Here in the new year, millions of Americans will try to cut back on sugar or drop it altogether. It’s a noble effort because sugar is devoid of nutrients, except for calories, which it has in spades.
Quick fact: The U.S. Department of Agriculture (USDA) reports each of us consumes 31 five-pound bags of sugar a year. That’s 267,840 empty calories from sugar alone. Still, people will be jonesing for something sweet to eat. Enter: monk fruit.
Traditionally, people used zero-calorie sweeteners to satisfy their sugar cravings at no caloric cost. Synthetic sugar substitutes, including aspartame (Equal, NutraSweet), sucralose (Splenda) and others, are added at the table but are mostly taken as carbonated diet drinks and low calorie foods. But consumption of those foods has taken a nosedive as of late as health conscious consumers flock to natural sweeteners. Stevia, the zero-calorie herb extract, is gaining appeal, but monk fruit is the real one to watch.
Named for the Chinese Buddhist monks who cultivated it for centuries, monk fruit, also called luo han guo or LHG, is a small fuzzy fruit that grows on a vine like a cucumber. The monks use it to sweeten tea and promote long life. They simmer monk fruit (skin, flesh and seeds) in water to extract the sweetness. Depending on the extract, monk fruit is 150 to 500 times sweeter than an equal volume of sugar. And it has zero calories! Of all the non-caloric sweeteners on the market, monk fruit is said to taste most like sugar. It does have a mild off-note, but the aftertaste does not have chemical overtones and has less of stevia’s bitter, licorice taste.
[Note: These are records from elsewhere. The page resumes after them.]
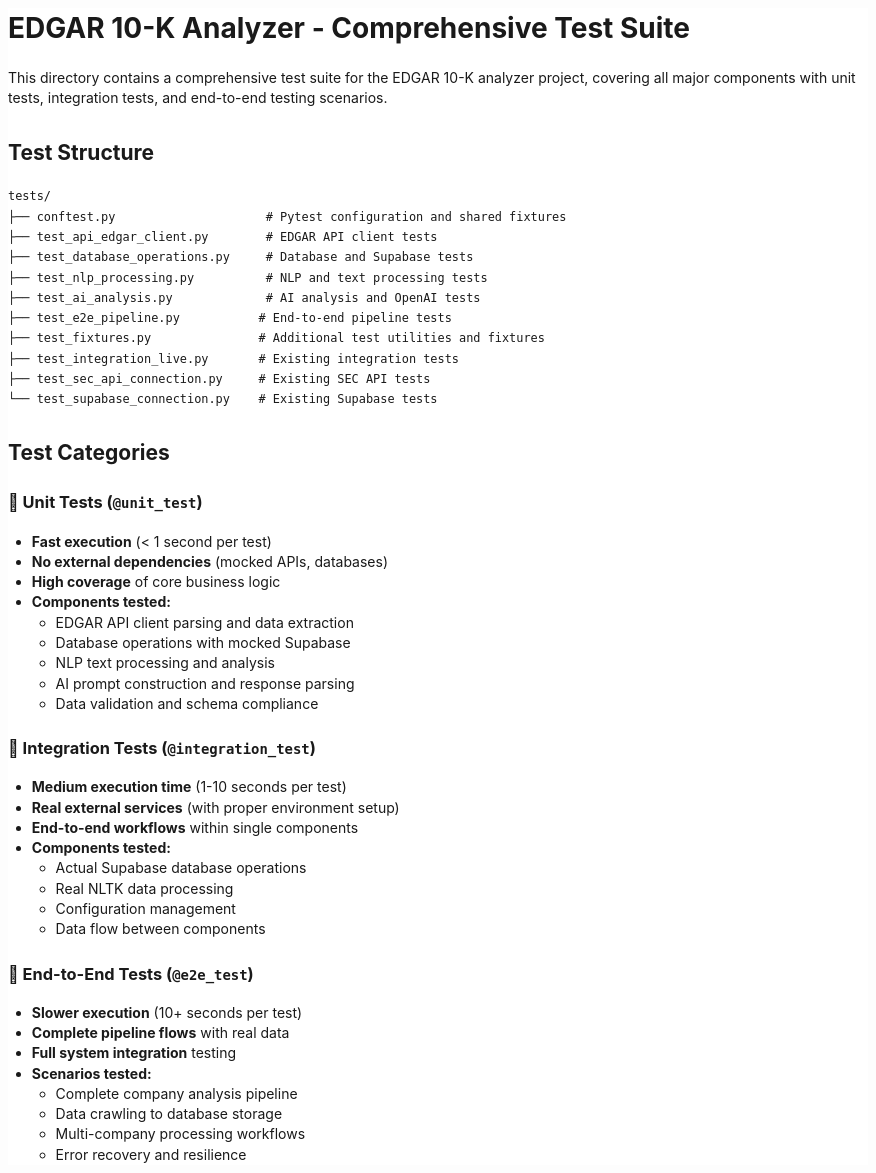 # EDGAR 10-K Analyzer - Comprehensive Test Suite

This directory contains a comprehensive test suite for the EDGAR 10-K analyzer project, covering all major components with unit tests, integration tests, and end-to-end testing scenarios.

## Test Structure

```
tests/
├── conftest.py                     # Pytest configuration and shared fixtures
├── test_api_edgar_client.py        # EDGAR API client tests
├── test_database_operations.py     # Database and Supabase tests  
├── test_nlp_processing.py          # NLP and text processing tests
├── test_ai_analysis.py             # AI analysis and OpenAI tests
├── test_e2e_pipeline.py           # End-to-end pipeline tests
├── test_fixtures.py               # Additional test utilities and fixtures
├── test_integration_live.py       # Existing integration tests
├── test_sec_api_connection.py     # Existing SEC API tests
└── test_supabase_connection.py    # Existing Supabase tests
```

## Test Categories

### 🧪 Unit Tests (`@unit_test`)
- **Fast execution** (< 1 second per test)
- **No external dependencies** (mocked APIs, databases)
- **High coverage** of core business logic
- **Components tested:**
  - EDGAR API client parsing and data extraction
  - Database operations with mocked Supabase
  - NLP text processing and analysis
  - AI prompt construction and response parsing
  - Data validation and schema compliance

### 🔗 Integration Tests (`@integration_test`)
- **Medium execution time** (1-10 seconds per test)
- **Real external services** (with proper environment setup)
- **End-to-end workflows** within single components
- **Components tested:**
  - Actual Supabase database operations
  - Real NLTK data processing
  - Configuration management
  - Data flow between components

### 🚀 End-to-End Tests (`@e2e_test`)
- **Slower execution** (10+ seconds per test)
- **Complete pipeline flows** with real data
- **Full system integration** testing
- **Scenarios tested:**
  - Complete company analysis pipeline
  - Data crawling to database storage
  - Multi-company processing workflows
  - Error recovery and resilience
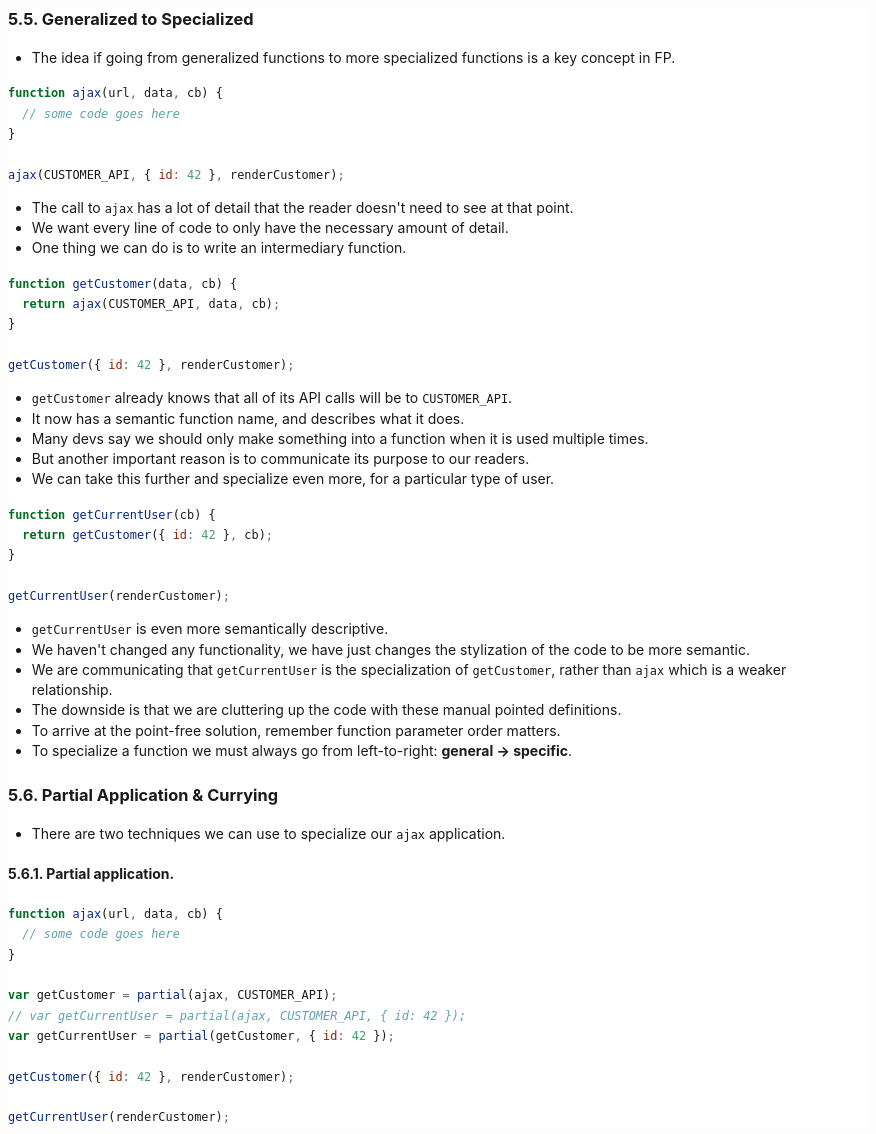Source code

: ### 5.5. Generalized to Specialized

- The idea if going from generalized functions to more specialized functions is a key concept in FP.

```js
function ajax(url, data, cb) {
  // some code goes here
}

ajax(CUSTOMER_API, { id: 42 }, renderCustomer);
```

- The call to `ajax` has a lot of detail that the reader doesn't need to see at that point.
- We want every line of code to only have the necessary amount of detail.
- One thing we can do is to write an intermediary function.

```js
function getCustomer(data, cb) {
  return ajax(CUSTOMER_API, data, cb);
}

getCustomer({ id: 42 }, renderCustomer);
```

- `getCustomer` already knows that all of its API calls will be to `CUSTOMER_API`.
- It now has a semantic function name, and describes what it does.
- Many devs say we should only make something into a function when it is used multiple times.
- But another important reason is to communicate its purpose to our readers.
- We can take this further and specialize even more, for a particular type of user.

```js
function getCurrentUser(cb) {
  return getCustomer({ id: 42 }, cb);
}

getCurrentUser(renderCustomer);
```

- `getCurrentUser` is even more semantically descriptive.
- We haven't changed any functionality, we have just changes the stylization of the code to be more semantic.
- We are communicating that `getCurrentUser` is the specialization of `getCustomer`, rather than `ajax` which is a weaker relationship.
- The downside is that we are cluttering up the code with these manual pointed definitions.
- To arrive at the point-free solution, remember function parameter order matters.
- To specialize a function we must always go from left-to-right: **general -> specific**.

### 5.6. Partial Application & Currying

- There are two techniques we can use to specialize our `ajax` application.

#### 5.6.1. Partial application.

```js
function ajax(url, data, cb) {
  // some code goes here
}

var getCustomer = partial(ajax, CUSTOMER_API);
// var getCurrentUser = partial(ajax, CUSTOMER_API, { id: 42 });
var getCurrentUser = partial(getCustomer, { id: 42 });

getCustomer({ id: 42 }, renderCustomer);

getCurrentUser(renderCustomer);
```
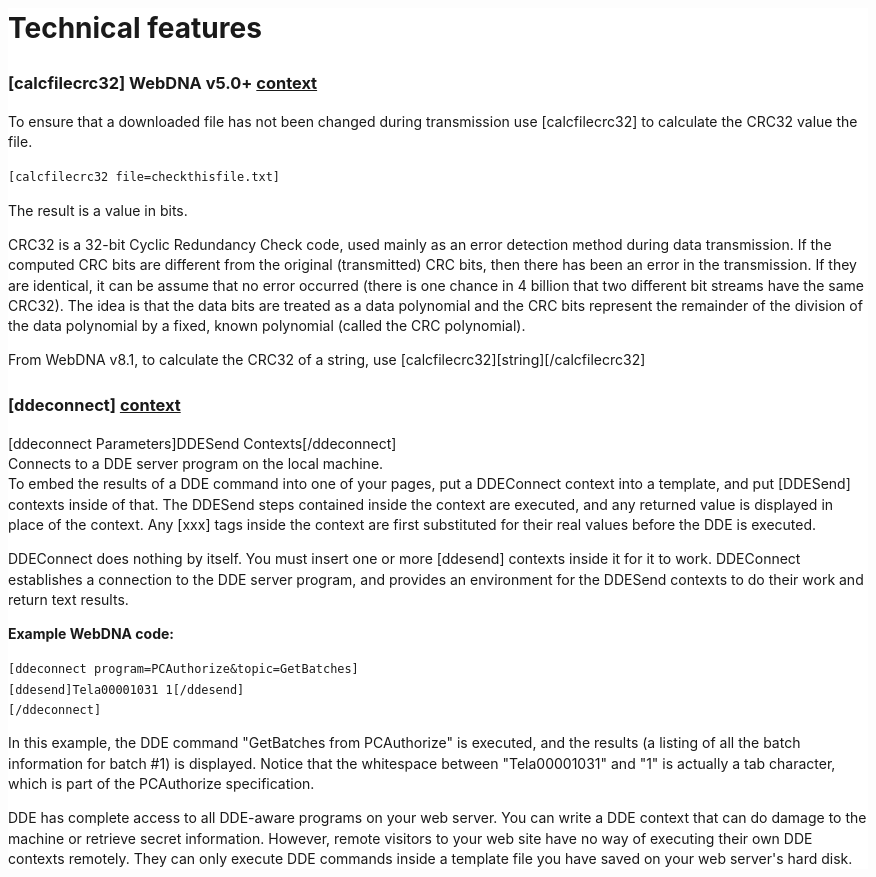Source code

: # Technical features

### \[calcfilecrc32] WebDNA v5.0+ [context](https://docs.webdna.us/contexts-and-tags)

To ensure that a downloaded file has not been changed during transmission use \[calcfilecrc32] to calculate the CRC32 value the file.

```
[calcfilecrc32 file=checkthisfile.txt]
```

The result is a value in bits.

CRC32 is a 32-bit Cyclic Redundancy Check code, used mainly as an error detection method during data transmission. If the computed CRC bits are different from the original (transmitted) CRC bits, then there has been an error in the transmission. If they are identical, it can be assume that no error occurred (there is one chance in 4 billion that two different bit streams have the same CRC32). The idea is that the data bits are treated as a data polynomial and the CRC bits represent the remainder of the division of the data polynomial by a fixed, known polynomial (called the CRC polynomial).

From WebDNA v8.1, to calculate the CRC32 of a string, use \[calcfilecrc32]\[string]\[/calcfilecrc32]

### \[ddeconnect] [context](https://docs.webdna.us/contexts-and-tags)

\[ddeconnect Parameters]DDESend Contexts\[/ddeconnect]\
Connects to a DDE server program on the local machine.\
To embed the results of a DDE command into one of your pages, put a DDEConnect context into a template, and put \[DDESend] contexts inside of that. The DDESend steps contained inside the context are executed, and any returned value is displayed in place of the context. Any \[xxx] tags inside the context are first substituted for their real values before the DDE is executed.

DDEConnect does nothing by itself. You must insert one or more \[ddesend] contexts inside it for it to work. DDEConnect establishes a connection to the DDE server program, and provides an environment for the DDESend contexts to do their work and return text results.

**Example WebDNA code:**

```
[ddeconnect program=PCAuthorize&topic=GetBatches]
[ddesend]Tela00001031 1[/ddesend]
[/ddeconnect]
```

In this example, the DDE command "GetBatches from PCAuthorize" is executed, and the results (a listing of all the batch information for batch #1) is displayed. Notice that the whitespace between "Tela00001031" and "1" is actually a tab character, which is part of the PCAuthorize specification.

DDE has complete access to all DDE-aware programs on your web server. You can write a DDE context that can do damage to the machine or retrieve secret information. However, remote visitors to your web site have no way of executing their own DDE contexts remotely. They can only execute DDE commands inside a template file you have saved on your web server's hard disk.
Monk fruit has not been easy to find because Chinese law forbids the monk fruit’s seeds and genetic material from leaving China. BioVittoria, a New Zealand company, is working cooperatively with the Chinese government to manage the monk fruit supply chain. They cultivate the seedlings (as non-GMO), tend the plants with local growers, process the fruit and standardize the extract to ensure the level of quality needed for commercial use. BioVittoria shepherded monk fruit through the FDA’s approval process and, in 2013, monk fruit was placed on the FDA’s Generally Recognized As Safe (GRAS) list of additives.
For table consumption in the U.S., monk fruit is sold as Monk Fruit In The Raw by Cumberland Packing Corporation. Monk Fruit In The Raw combines the monk fruit extract with dextrose to make it more like table sugar and to dilute its intense sweetness. The product dissolves quickly in hot liquids and it is heat stable so you can cook and bake with it. Conversion information, cooking tips, and recipes can be found at In the Raw’s website.
Earlier in 2014, Nectresse, a product that combined monk fruit extract with erythritol (a sugar alcohol), sugar, and molasses was discontinued due to lack of sales. With limited production in China, perhaps it was too expensive, or maybe it wasn’t pure enough to meet consumer demand for an all-natural sweetener.
Either way, monk fruit sweetener for the table is here to stay, and if those manufacturers are lucky, monk fruit will be formulated into diet foods far and away. It is on trend with consumer preference for natural ‘good for you’ sweeteners. For anyone looking to trim sugar, monk fruit is definitely worth a try, especially, as the monks preferred, in a cup of tea.